"Barwy szczęścia": Szokujący finał urlopu
W 1444. odcinku "Barw szczęścia" walka o córkę i poważne kłopoty Bartka.
Hubert przydziela Amelię do pracy w nowym biurowcu, na piętrze wynajmowanym przez australijską firmę Ausdel.
Mimo późnej pory kobieta wciąż nie może rozpocząć sprzątania biura, bo w swoim gabinecie wciąż siedzi prezes Bruno Stański. Listonosz przynosi Sabinie list polecony z wezwaniem na rozprawę o ustalenie macierzyństwa Sandry względem Mai.
Tomalowa jest przerażona. Boi się, że Wojciechowska odbierze jej córkę, a Andrzej tego nie przetrzyma.
Waleria nie może skontaktować się z mającym dziś wrócić z Tajlandii Bartkiem. Wieczorem u Górków zjawia się Kornelia. Ma im do przekazania szokującą wiadomość.
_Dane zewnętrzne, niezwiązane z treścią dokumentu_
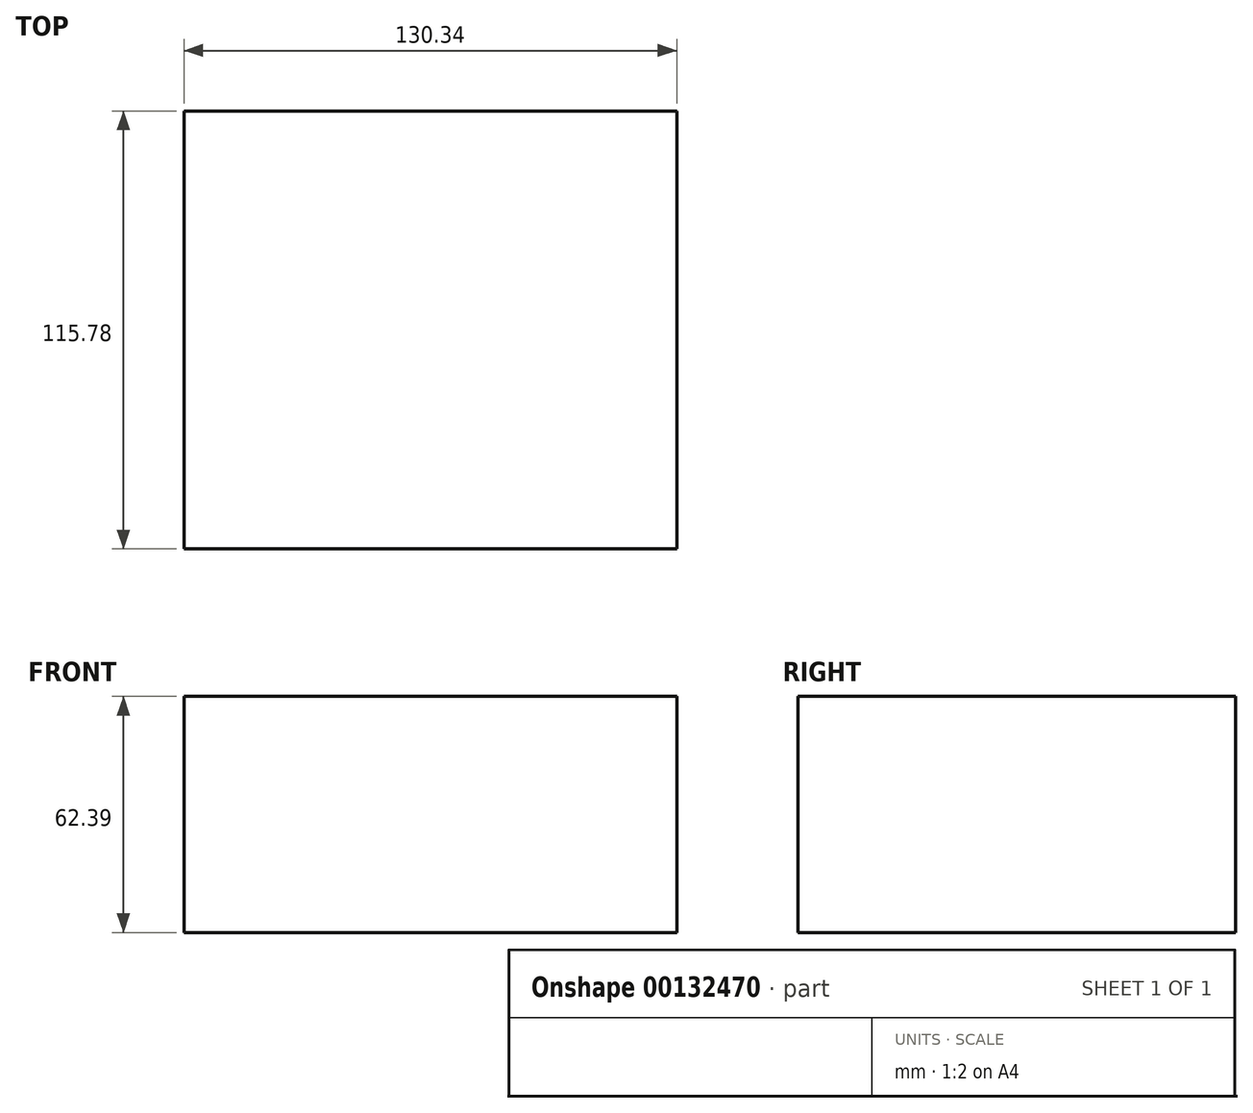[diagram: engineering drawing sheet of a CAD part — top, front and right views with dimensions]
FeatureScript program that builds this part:
annotation { "Feature Type Name" : "Feature", "Feature Type Description" : "" }
export const myFeature = defineFeature(function(context is Context, id is Id, definition is map)
    precondition{}
    {
        {
            var Q0;
            Q0=qCreatedBy(makeId("Front.planeOp"),FACE);
            var sketch = newSketch(context, id + "F0", { "sketchPlane" : qUnion([Q0])});
            skLineSegment(sketch, "E0.bottom", {"start": v(-92.43, 0) * mm, "end": v(37.9, 0) * mm});
            skLineSegment(sketch, "E0.top", {"start": v(-92.43, -62.4) * mm, "end": v(37.9, -62.4) * mm});
            skLineSegment(sketch, "E0.left", {"start": v(-92.43, 0) * mm, "end": v(-92.43, -62.4) * mm});
            skLineSegment(sketch, "E0.right", {"start": v(37.9, 0) * mm, "end": v(37.9, -62.4) * mm});
            skSolve(sketch);
        }
        {
            var Q0;
            Q0 = qSketchRegion(id + "F0", true);
            extrude(context, id + "F1", {"entities" : qUnion([Q0]), "oppositeDirection" : true, "depth" : 115.78 * mm});
        }
    });
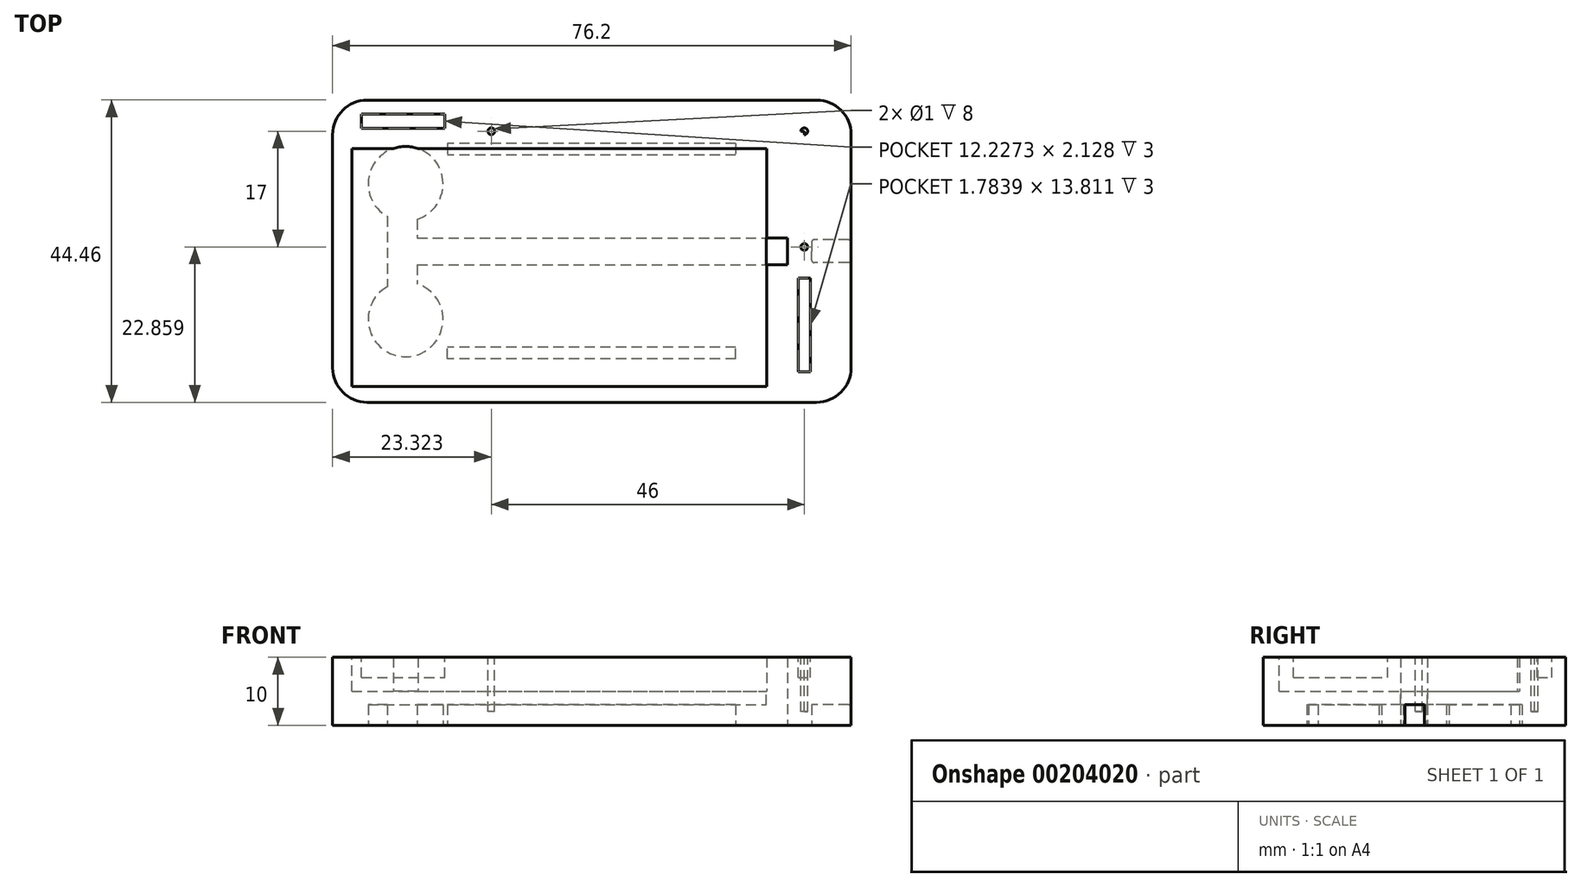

Szokujący finał urlopu w Tajlandii - Kornelia wraca z niego sama i mówi Walerii, że Bartek został aresztowany za posiadanie narkotyków! Za takie przestępstwo może mu grozić nawet kara śmierci!
Waleria postanawia zrobić wszystko, by ratować syna. Błaga Kornelię o pomoc, także finansową.
Jaką usłyszy odpowiedź?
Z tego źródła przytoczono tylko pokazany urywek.